The stretch from the line with "none; stroke-linecap: round;" through the line with "middle; stroke-width: 4.5;" in the records below: write it out exactly, and nothing else.

*** Opening EXCERPTED DATA ***

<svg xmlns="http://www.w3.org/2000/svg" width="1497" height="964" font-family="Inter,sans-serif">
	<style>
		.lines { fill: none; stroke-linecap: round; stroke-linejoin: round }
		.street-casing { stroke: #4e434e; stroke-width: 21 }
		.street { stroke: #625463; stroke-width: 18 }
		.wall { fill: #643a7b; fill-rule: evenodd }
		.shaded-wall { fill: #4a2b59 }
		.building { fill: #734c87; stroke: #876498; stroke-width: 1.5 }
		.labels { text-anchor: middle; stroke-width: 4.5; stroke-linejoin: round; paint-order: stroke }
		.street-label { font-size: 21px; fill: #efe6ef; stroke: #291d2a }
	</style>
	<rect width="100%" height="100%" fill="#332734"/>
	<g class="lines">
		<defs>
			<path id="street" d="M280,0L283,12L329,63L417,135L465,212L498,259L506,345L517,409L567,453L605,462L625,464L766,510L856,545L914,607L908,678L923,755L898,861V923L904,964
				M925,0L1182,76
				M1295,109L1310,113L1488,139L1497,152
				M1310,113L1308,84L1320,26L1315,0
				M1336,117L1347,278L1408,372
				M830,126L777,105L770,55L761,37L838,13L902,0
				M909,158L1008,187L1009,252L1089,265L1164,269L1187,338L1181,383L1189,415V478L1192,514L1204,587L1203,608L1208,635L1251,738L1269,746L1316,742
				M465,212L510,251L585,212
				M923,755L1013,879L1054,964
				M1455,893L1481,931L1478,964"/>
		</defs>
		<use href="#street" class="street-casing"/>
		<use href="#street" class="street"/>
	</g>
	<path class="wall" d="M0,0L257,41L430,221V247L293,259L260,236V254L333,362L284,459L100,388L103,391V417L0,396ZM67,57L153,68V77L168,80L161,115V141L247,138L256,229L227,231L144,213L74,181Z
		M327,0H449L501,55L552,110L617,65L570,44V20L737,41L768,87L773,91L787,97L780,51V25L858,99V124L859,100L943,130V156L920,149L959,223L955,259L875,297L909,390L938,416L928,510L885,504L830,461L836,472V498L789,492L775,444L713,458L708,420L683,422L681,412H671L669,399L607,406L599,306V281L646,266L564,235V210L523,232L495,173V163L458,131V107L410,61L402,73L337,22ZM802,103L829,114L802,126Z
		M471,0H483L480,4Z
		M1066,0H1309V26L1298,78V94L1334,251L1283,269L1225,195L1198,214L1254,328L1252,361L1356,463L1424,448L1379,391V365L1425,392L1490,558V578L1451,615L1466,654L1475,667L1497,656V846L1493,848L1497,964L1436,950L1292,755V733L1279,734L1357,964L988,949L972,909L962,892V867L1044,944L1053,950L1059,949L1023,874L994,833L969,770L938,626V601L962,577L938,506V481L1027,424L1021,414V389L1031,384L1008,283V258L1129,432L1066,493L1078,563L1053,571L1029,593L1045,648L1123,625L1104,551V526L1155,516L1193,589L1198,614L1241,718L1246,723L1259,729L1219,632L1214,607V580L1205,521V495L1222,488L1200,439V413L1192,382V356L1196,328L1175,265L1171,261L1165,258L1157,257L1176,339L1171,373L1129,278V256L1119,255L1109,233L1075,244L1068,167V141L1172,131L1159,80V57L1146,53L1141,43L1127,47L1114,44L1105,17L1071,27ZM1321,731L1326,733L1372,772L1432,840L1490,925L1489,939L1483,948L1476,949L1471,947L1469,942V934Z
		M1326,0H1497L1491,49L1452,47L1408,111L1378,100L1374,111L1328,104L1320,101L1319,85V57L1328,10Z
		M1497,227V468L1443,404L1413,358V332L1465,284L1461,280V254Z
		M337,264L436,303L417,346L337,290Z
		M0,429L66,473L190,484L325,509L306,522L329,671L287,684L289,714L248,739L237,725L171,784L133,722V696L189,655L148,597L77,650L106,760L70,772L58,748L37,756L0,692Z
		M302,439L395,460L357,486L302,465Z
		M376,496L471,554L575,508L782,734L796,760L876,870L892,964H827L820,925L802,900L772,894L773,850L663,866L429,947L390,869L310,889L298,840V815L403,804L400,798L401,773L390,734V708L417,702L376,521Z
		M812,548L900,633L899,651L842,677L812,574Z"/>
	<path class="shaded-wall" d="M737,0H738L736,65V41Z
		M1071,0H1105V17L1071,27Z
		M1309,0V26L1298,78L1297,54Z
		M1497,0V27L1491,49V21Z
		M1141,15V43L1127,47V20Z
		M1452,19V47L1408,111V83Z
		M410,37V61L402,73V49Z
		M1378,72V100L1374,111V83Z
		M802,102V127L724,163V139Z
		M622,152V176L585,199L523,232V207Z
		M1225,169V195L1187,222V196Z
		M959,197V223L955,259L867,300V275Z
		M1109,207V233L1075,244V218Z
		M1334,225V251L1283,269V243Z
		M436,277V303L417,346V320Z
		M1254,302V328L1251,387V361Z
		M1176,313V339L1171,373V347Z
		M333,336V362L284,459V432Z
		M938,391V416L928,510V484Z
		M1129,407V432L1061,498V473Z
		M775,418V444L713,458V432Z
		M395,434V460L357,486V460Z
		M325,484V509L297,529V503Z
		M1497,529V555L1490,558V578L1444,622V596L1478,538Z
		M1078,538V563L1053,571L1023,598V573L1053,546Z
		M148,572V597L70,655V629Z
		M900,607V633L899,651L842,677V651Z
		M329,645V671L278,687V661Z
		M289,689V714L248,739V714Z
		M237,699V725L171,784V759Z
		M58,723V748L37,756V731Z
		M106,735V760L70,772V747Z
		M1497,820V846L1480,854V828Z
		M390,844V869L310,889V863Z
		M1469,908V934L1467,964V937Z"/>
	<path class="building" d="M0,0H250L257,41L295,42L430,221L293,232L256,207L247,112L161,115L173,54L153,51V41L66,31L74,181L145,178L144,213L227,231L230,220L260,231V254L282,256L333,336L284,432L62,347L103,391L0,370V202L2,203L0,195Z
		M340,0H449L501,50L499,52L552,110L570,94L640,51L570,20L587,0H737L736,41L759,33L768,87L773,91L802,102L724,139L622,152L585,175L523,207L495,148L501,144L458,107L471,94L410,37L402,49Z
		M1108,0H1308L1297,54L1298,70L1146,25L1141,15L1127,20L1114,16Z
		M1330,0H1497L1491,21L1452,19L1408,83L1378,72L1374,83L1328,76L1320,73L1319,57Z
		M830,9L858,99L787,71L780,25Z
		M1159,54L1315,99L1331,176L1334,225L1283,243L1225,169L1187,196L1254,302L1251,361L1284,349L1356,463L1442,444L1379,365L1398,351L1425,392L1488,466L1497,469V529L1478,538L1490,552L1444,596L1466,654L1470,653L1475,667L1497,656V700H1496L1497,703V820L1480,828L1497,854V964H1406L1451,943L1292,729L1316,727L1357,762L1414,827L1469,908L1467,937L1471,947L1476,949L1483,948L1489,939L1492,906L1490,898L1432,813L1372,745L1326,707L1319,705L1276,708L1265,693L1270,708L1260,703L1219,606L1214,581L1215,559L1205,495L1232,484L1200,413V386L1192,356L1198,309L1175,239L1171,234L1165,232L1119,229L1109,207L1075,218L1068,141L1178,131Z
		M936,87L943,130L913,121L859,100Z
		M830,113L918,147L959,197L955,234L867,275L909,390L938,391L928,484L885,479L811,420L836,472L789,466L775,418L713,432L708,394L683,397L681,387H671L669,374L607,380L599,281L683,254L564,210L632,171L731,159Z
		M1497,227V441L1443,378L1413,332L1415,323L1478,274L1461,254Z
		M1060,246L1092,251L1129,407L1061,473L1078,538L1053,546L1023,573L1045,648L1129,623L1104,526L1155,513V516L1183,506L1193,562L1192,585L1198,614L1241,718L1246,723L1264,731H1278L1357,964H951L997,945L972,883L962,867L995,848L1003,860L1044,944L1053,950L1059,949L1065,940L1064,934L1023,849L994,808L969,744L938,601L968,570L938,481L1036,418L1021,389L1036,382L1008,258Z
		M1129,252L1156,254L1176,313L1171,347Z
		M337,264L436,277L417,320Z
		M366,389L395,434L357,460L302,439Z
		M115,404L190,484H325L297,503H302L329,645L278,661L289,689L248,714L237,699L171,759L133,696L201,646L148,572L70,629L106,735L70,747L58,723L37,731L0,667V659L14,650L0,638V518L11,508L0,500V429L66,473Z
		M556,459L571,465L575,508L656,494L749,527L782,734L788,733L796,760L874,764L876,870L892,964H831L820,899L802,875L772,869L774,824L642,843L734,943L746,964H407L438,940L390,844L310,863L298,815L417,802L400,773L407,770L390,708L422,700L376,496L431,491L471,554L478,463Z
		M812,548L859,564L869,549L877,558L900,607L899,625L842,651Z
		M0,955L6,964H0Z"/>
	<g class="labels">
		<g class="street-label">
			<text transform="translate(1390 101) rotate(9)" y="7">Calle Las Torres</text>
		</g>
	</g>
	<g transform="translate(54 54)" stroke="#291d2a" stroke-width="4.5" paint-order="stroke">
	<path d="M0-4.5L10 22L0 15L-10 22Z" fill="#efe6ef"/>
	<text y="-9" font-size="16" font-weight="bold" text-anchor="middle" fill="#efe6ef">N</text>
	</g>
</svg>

*** Closing EXCERPTED DATA ***

**WRITTEN RESPONSE**.
		.lines { fill: none; stroke-linecap: round; stroke-linejoin: round }
		.street-casing { stroke: #4e434e; stroke-width: 21 }
		.street { stroke: #625463; stroke-width: 18 }
		.wall { fill: #643a7b; fill-rule: evenodd }
		.shaded-wall { fill: #4a2b59 }
		.building { fill: #734c87; stroke: #876498; stroke-width: 1.5 }
		.labels { text-anchor: middle; stroke-width: 4.5; stroke-linejoin: round; paint-order: stroke }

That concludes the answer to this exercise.